Yoshi Wada (b.1943, Kyoto, Japan) is a composer and artist associated with the downtown New York experimental art scene of the last fifty years. He studied sculpture at the Kyoto University of Fine Arts, and then moved to New York in the late 1960s. Wada joined the Fluxus movement in 1968 after meeting its founder George Maciunas. In the early 1970s he began building homemade musical instruments and writing compositions for them based on his personal research in timbre, resonance and improvisation with the overtone series. He studied music composition with La Monte Young, North Indian singing with Pandit Pran Nath, and Scottish bagpipe with James McIntosh and Nancy Crutcher. Wada has presented his work at The Kitchen, New York; New Music in America, New York; Whitney Biennial, New York; Akademie der Kunste, Berlin; Emily Harvey Gallery, New York; Biennale of Sydney, Australia; Festival d’Automne, Paris; PS1, New York; Venice Biennale; and AV Festival, Newcastle, UK. His recorded works are published by Japanese record labels EM Records and Omega Point.

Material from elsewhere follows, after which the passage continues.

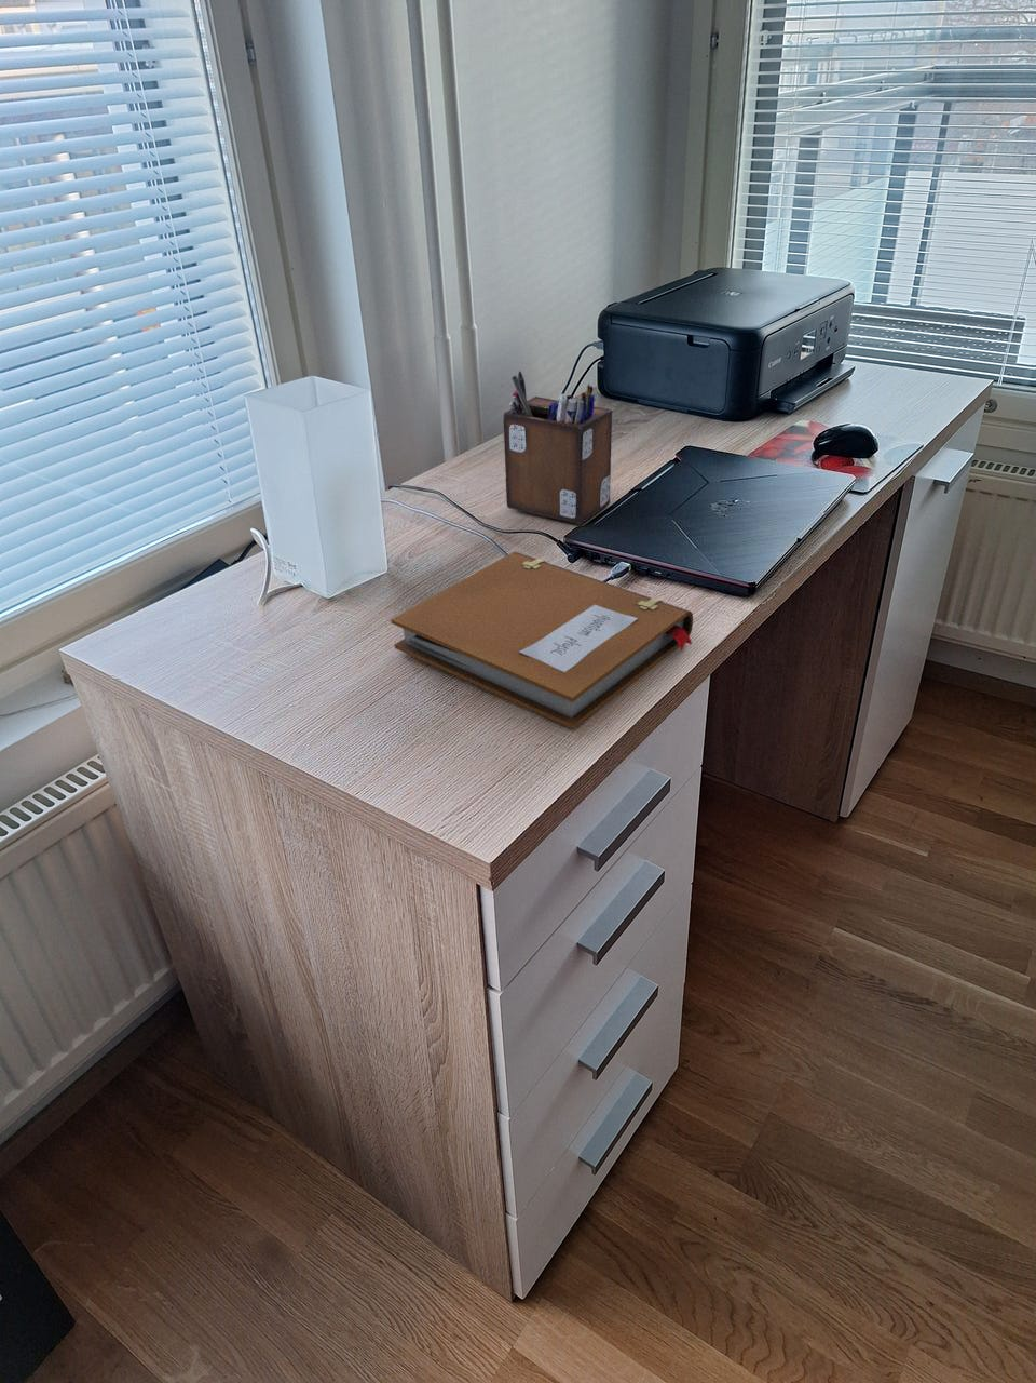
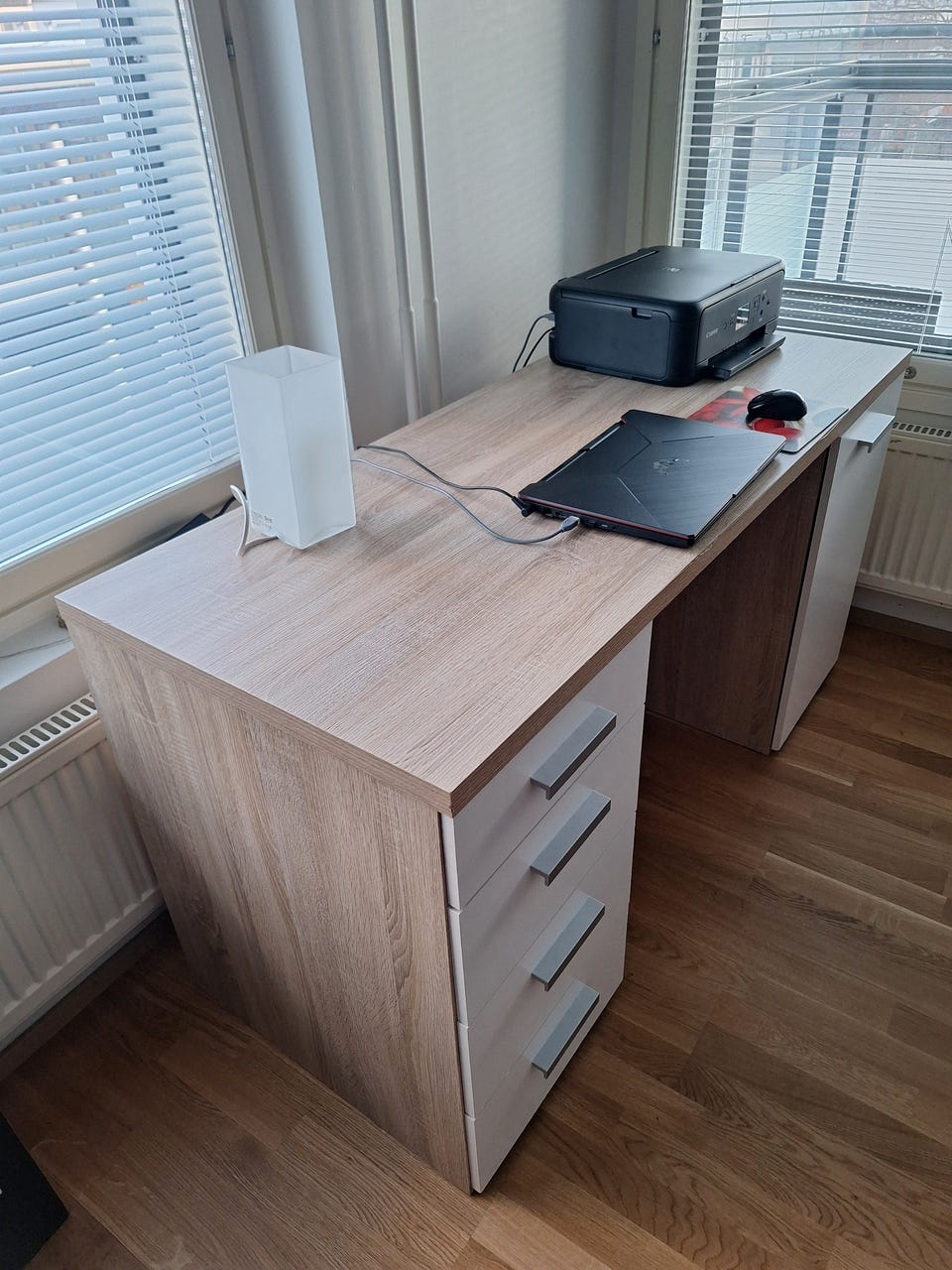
- notebook [390,551,694,731]
- desk organizer [502,369,613,525]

Tashi Wada (b.1982, New York, N.Y.) grew up in New York and lives in Los Angeles. His compositions use apparently simple structures and carefully calibrated tuning systems to generate rich and unanticipated perceptual effects. Wada presents his music often in collaboration with other artists including Charles Curtis and Stephan Mathieu, in addition to performing regularly with his father Yoshi Wada. He also runs Saltern, an imprint of Important Records, which he started in 2014.